Step 3: Parameter Tuning

The subsequent page in the wizard allows you to set multiple parameters, including those for clustering, graph learning, and UMAP. These settings will have a direct impact on the trajectory graph that is generated. Below is a brief description of each parameter:

Brief description of the parameters

  1. Normalization aims to reduce non-biological variation in the data to make it more comparable across samples.

    1. Log-normalization: This method is beneficial for columns with high variance. It standardizes the data by applying a logarithmic transformation.

    2. Size-factor normalization: This removes biases from each cell by dividing its counts by its size factor, which adjusts for varying sequencing depths.

  1. PCA is a dimension reduction method that transforms the original variables into a new set of variables called principal components (PCs).
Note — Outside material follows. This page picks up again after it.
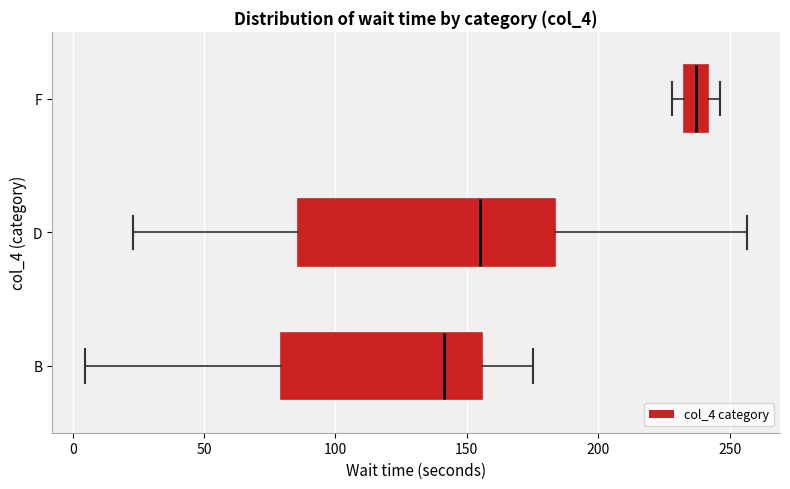

Reading bottom to top, transcribe this box plot: for each box, give where its median line is, the range the box spans, and where its two whiskers end, as read against the x-axis. The values are not printed on the chart, so give them approximately, as read against the axis.

B: median 140, box 80 to 155, whiskers 5 to 175
D: median 155, box 85 to 185, whiskers 25 to 255
F: median 235 (inside the box), box 235 to 240, whiskers 230 to 245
These PCs are orthogonal to each other and capture the significant variation in the gene expressions.

    1. The Dimensions setting refers to the number of dimensions you want to retain after PCA. For datasets with more than 5,000 cells, using the top 50 principal components is commonly used.

    2. Scaling is crucial when your dataset includes variables with different units. It is advisable to scale the data before running PCA to aid model learning.

  1. UMAP is another dimension reduction technique. It is similar to t-SNE and is often used for visualizing high-dimensional data.

    1. Minimum Distance: This parameter dictates how tightly the cells will be clustered in UMAP. Lower values result in denser clusters, whereas higher values maintain the broad topological structure of the data.

    2. Neighbors: The Neighbors parameter in UMAP helps in balancing local vs. global structures in the data. Lower values focus on local structures, while higher values provide a more global view but might sacrifice fine details.

Clustering

Now, let's move to clustering-related parameters.

  1. The Nearest Neighbors parameter specifies the number of nearest neighbours to consider when applying the Nearest Neighbours algorithm.

  2. Enabling Allow Disjoint Graph combines different partitions into a single trajectory. If disabled, distant partitions are assigned "Infinite" pseudotime.

  3. Turning on Allow Loops will enable the detection of potential cyclic trajectories within the data.

  4. The Resolution parameter sets the granularity of cell clustering. It defines how finely or coarsely cells are grouped based on their expression profiles.

Once all the values are set (default), hit the “RUN“.